Many families abandoned any hope of maintaining the farms. But Peter Francis Luswata, who was raised on a farm in the region, saw hope in the land itself.

“We are looking at a holistic approach to help a farmer get out of poverty forever and ever,” Luswata, told AlertNet in a telephone interview.

In 2005, Luswata who used to work for aid agency Mercy Corps, and his banker wife Cissy, launched the Uganda Rural Community Support Foundation (URCSF) in Masaka.

“We started out with one acre of land, one pig, one cow and five goats,” recalled Luswata, now 38.

The idea was to teach farmers new skills including water and soil management, crop diversification, seed sharing, animal husbandry, marketing and sanitation and hygiene training.

If farmers - many of whom are infected with HIV/AIDS - could learn better, sustainable agricultural methods and produce three meals a day for themselves and their families, Luswata reasoned, the benefits would reach far beyond their dinner tables.

They would not only be better able to tolerate their HIV/AIDS medication and have more energy to farm, but they could generate income, achieve food security, rebuild their farming communities and create viable agricultural futures for their children.

In 2007, Luswata's foundation created a model farm to train farmers with a $10,000 grant arranged by the San Francisco-based non-profit Groundwork Opportunities.

The immediate goal was better nutrition for the farmers and their families.

“Most people were having one meal per day,” Luswata said. “The whole idea was that they would have three meals a day, so if they were on medication they would recover. You were helping them to go back to farming because they also would have the energy.”

MODEL FARM

After three years, Luswata said, farmers were growing enough to feed their families and also sell some of their crops for income. Farmers are taught to produce food and generate income all year round by diversifying their plantings with shorter term crops, such as maize, cassava and cowpeas, and longer term fruits, such as mangoes, oranges, pineapples and bananas.
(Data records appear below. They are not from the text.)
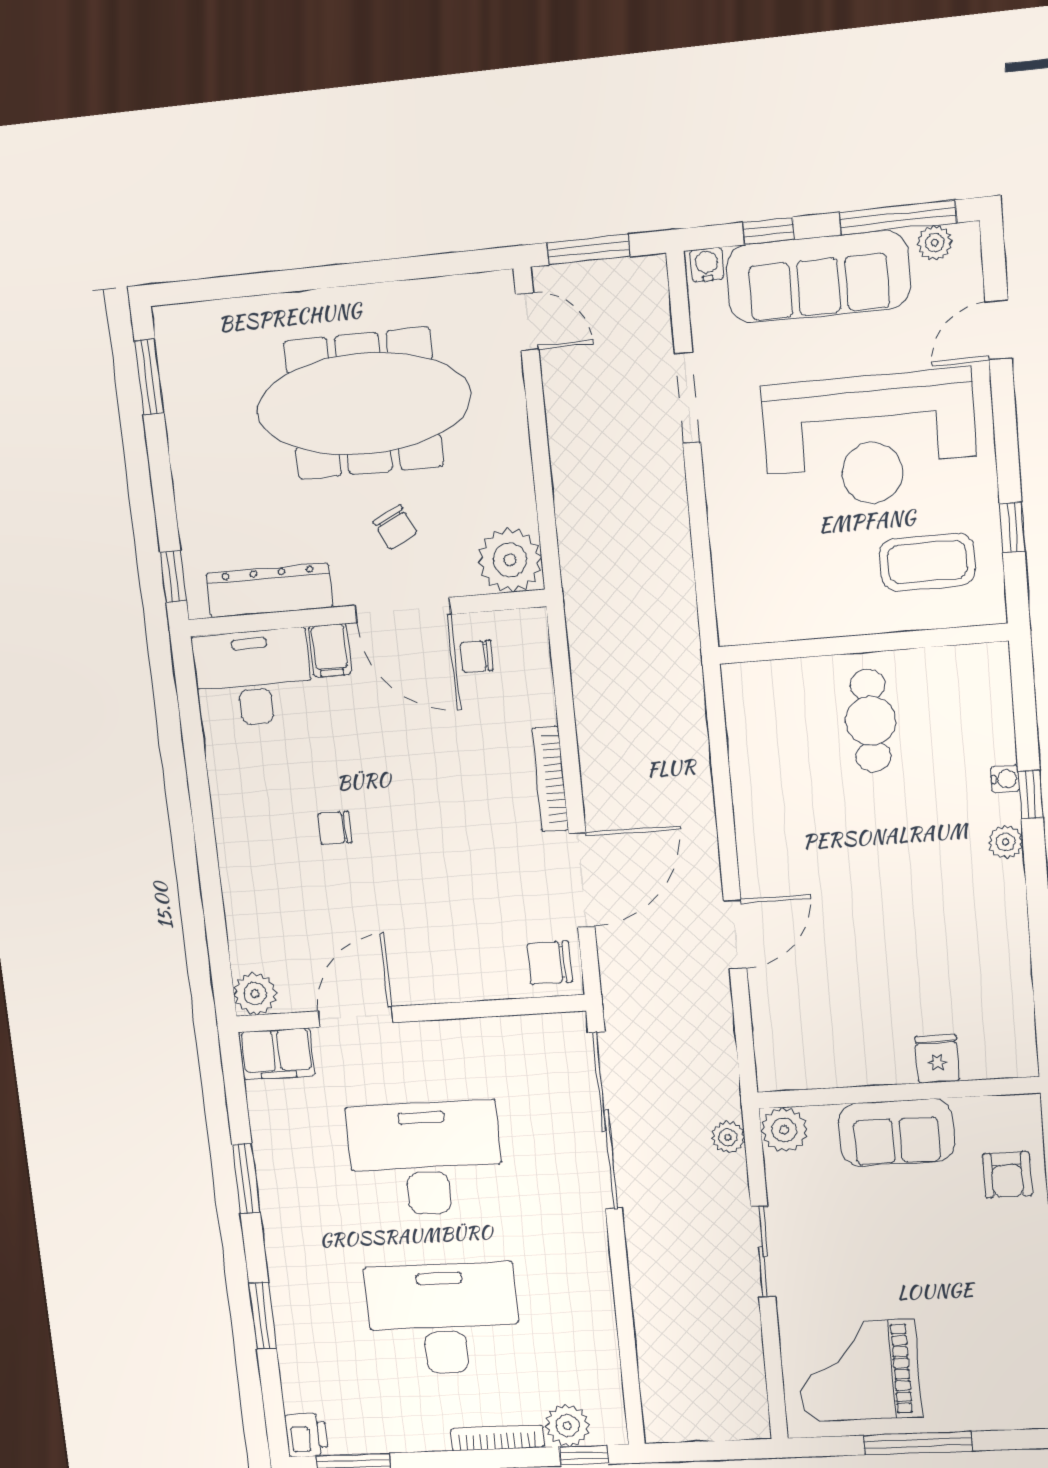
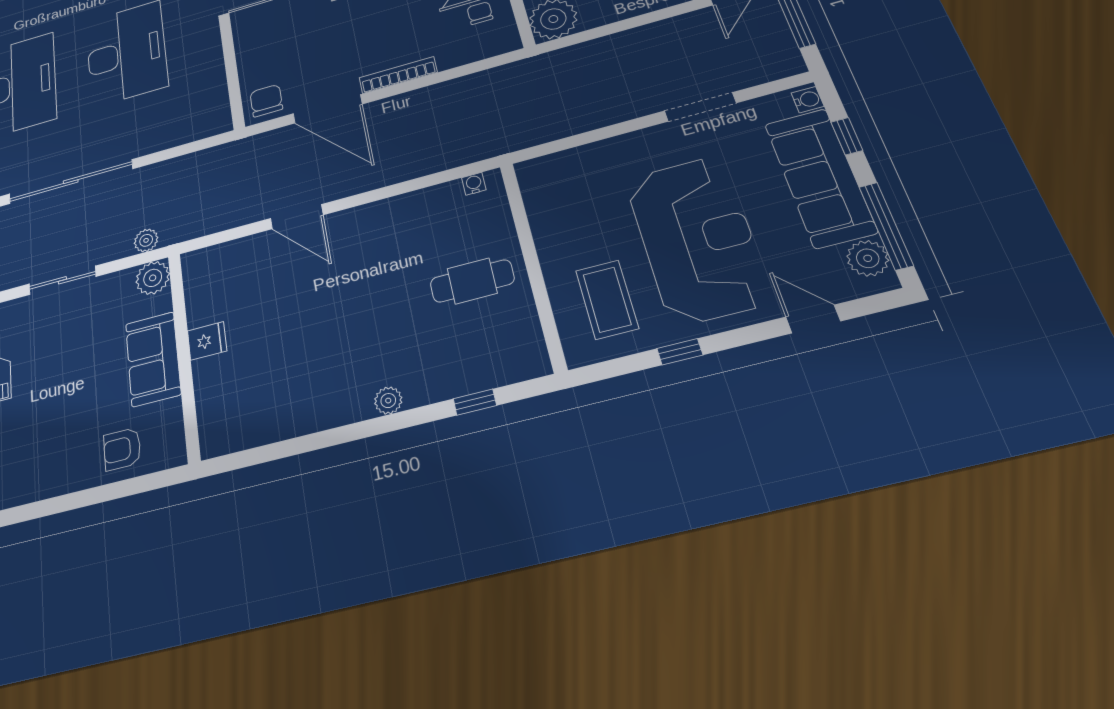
plant: (935, 243) -> (868, 258), width x1.38, depth x1.38
reception desk: (870, 440) -> (697, 239), turned 180
window: (1012, 527) -> (680, 352), moved
water cooler: (1005, 779) -> (474, 184), moved, turned 180
window: (1031, 795) -> (475, 402), moved
fridge: (937, 1059) -> (207, 341), moved
sliding door: (605, 1121) -> (71, 182), moved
The model farm has now grown to 27 acres with over 100 pigs and nearly 600 goats. To date, it has reached some 200,000 people in the Masaka region, Luswata said.

He added that the model was very sustainable because whether pigs, goats or seeds, “everything is a bank for us”.

The farm “loans” farmers a pregnant goat or pig. When the animal gives birth, the farmer gives one animal back to the “bank” for another farmer.

The farm also makes loans of seeds and seedlings at planting time with farmers repaying the loans with seeds after the harvest.

“If we give them 10 kg of seeds at the beginning of the season, they bring us back double to support other farmers,” said Luswata, who signs an agreement with every farmer. “And we don’t just give out seeds. We give you seeds that are appropriate to your land.

“Now, we don’t need more seeds, but we need tractors because our farmers are reaching the stage of becoming commercial farmers,” Luswata added. “We have no tractors. One to begin with would be enough. They would share it on a loan system ... If a farmer goes from one acre to four or five acres, it also creates more jobs and people will be making more money.”

The cooperative structure of the model farm has produced something equally important, if less tangible, than the crops, Luswata said. Because people are working together, it has “drastically” reduced the stigma previously associated with HIV/AIDS, he said.

“People now want to work together. You can see that kind of mutual understanding and love. It’s very comforting and very rewarding for us,” he added.